Stop the Bad Swelling
Healthy Eating: January 2020
By Kris Holden
Inflammation is the body’s natural way of protecting itself from injury, infection and foreign substances.
It can be both beneficial and detrimental to our health. Lack of exercise, unmanaged stress, and inflammatory foods can all contribute to chronic inflammation. Thankfully, studies suggest that you can control and possibly reverse inflammation through a healthy, anti-inflammatory lifestyle.
There are two types of inflammation: acute and chronic (long-term). Acute inflammation, is beneficial and protects our health. It activates our immune system response to an injury, such as a cut or a bruise. This allows our body to repair and heal itself. Chronic inflammation can be harmful to our body. It occurs when the immune system gets flared up too often from continuous foreign invaders. The body doesn’t have time to heal and repair itself, which may cause low-grade inflammation throughout the body. What you eat can play a positive and negative role in managing chronic inflammation.
Foods that may increase inflammation in some people, are: refined carbohydrates (white bread, refined sugars and flour), fried foods, sugar-sweetened beverages, red meat and processed meat (deli meat, hot dogs and sausages), margarine, shortening and consuming an excessive amount of alcohol.

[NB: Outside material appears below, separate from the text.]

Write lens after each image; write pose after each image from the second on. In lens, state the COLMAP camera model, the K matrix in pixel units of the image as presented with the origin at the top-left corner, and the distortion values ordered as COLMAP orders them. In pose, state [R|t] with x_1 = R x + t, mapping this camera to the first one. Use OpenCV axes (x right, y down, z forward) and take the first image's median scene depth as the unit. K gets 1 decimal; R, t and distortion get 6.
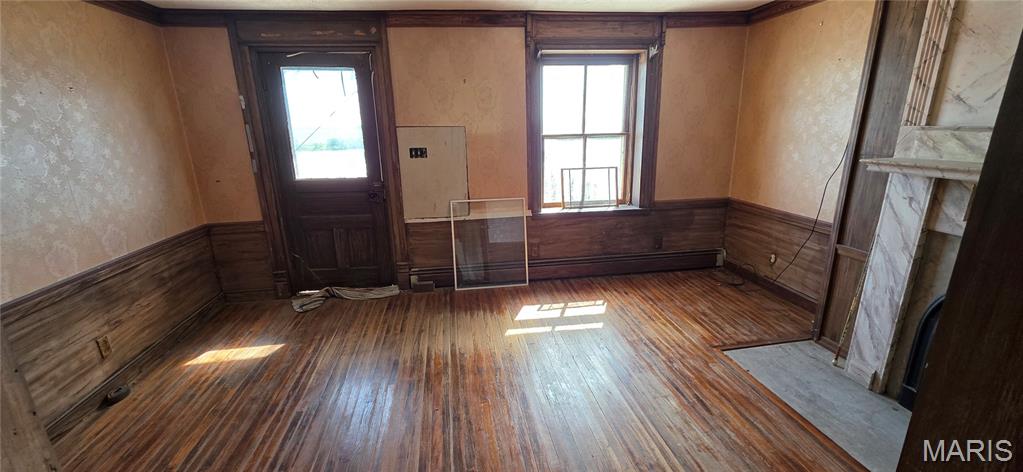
lens RADIAL K [[415.3, 0, 508.1], [0, 415.3, 240.1], [0, 0, 1]] dist [0.001228, 0.000071]
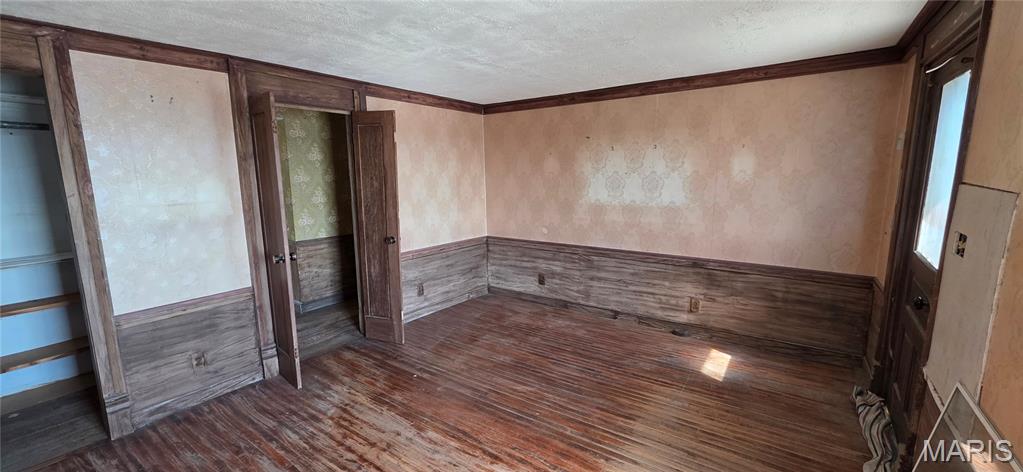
lens RADIAL K [[415.3, 0, 507.9], [0, 415.3, 238.1], [0, 0, 1]] dist [0.001228, 0.000071]
pose [[-0.700724, 0.148898, -0.697722, 0.557341], [-0.161767, 0.919346, 0.358657, -0.402729], [0.694851, 0.364188, -0.620121, 1.285087]]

Thankfully there are a variety of foods that may help decrease inflammation. Eating more anti-inflammatory foods and less processed foods may allow our bodies to repair and heal. Some examples of anti-inflammatory foods are: tomatoes, garlic, celery, broccoli, brussels sprouts, cabbage, cauliflower, green leafy vegetables (spinach, kale and collards), peppers and chili peppers, fresh fruit, especially dark colored berries, nuts, dark chocolate and green tea. Choose foods with high omega-fatty acids such as: organic tofu, organic soybeans, flax seeds and walnuts. Foods with healthy fats are avocados and olives. Incorporate anti-inflammatory spices in your cooking such as: ginger, rosemary, turmeric and cinnamon. Include whole grains with high fiber such as brown rice and whole wheat bread.
Daily exercise, rest and reducing stress are all ways to improve and prevent inflammation. Many people find healing and healthy benefits in meditation, yoga and walks on the beach or the forest. Take back control of your health, you are worth it.
Kris Holden is a mother of three teens. She’s a Feel Good Coach with focus on healing and energizing through a plant-based whole foods lifestyle. You can view other recipes and healthy food selections on Instagram @ feelgoodpicks reach her by email at [email protected]
Glowing Spiced Lentil Soup
1) In a large pot, add the oil, onion, and garlic. Add a pinch of salt, stir, and sauté over medium heat for 4 to 5 minutes until the onion softens.
2) Stir in the turmeric, cumin, cinnamon, and cardamom until combined. Continue cooking for about 1 minute, until fragrant.
3) Add the diced tomatoes (with juices), entire can of coconut milk, red lentils, broth, salt, and plenty of pepper. Add red pepper flakes or cayenne, if desired, to taste. Stir to combine. Increase heat to high and bring to a low boil.
4) Once it boils, reduce the heat to medium-high, and simmer, uncovered, for about 18 to 22 minutes, until the lentils are fluffy and tender.
5) Turn off the heat and stir in the spinach until wilted. Add the lime juice to taste. Taste and add more salt and pepper, if desired. Ladle into bowls and serve with toasted bread and lime wedges.